■ The records ■
────────────────────

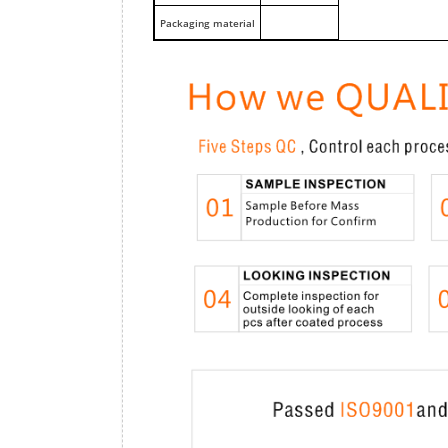
Packaging material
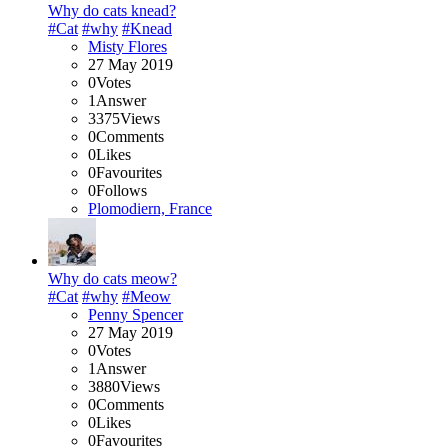
Why do cats knead?
#Cat
#why
#Knead
Misty Flores
27 May 2019
0
Votes
1
Answer
3375
Views
0
Comments
0
Likes
0
Favourites
0
Follows
Plomodiern, France
Why do cats meow?
#Cat
#why
#Meow
Penny Spencer
27 May 2019
0
Votes
1
Answer
3880
Views
0
Comments
0
Likes
0
Favourites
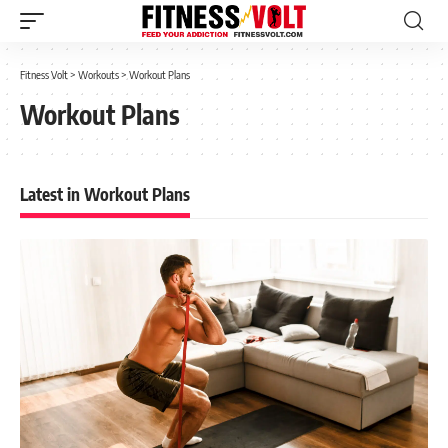
Fitness Volt
>
Workouts
>
Workout Plans
Workout Plans
Latest in Workout Plans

────────────────────

■ Problem statement ■
Retype the whole listing exactly. Do not include the pictures.

■ Task response ■
Packaging material
Why do cats knead?
#Cat
#why
#Knead
Misty Flores
27 May 2019
0
Votes
1
Answer
3375
Views
0
Comments
0
Likes
0
Favourites
0
Follows
Plomodiern, France
Why do cats meow?
#Cat
#why
#Meow
Penny Spencer
27 May 2019
0
Votes
1
Answer
3880
Views
0
Comments
0
Likes
0
Favourites
Fitness Volt
>
Workouts
>
Workout Plans
Workout Plans
Latest in Workout Plans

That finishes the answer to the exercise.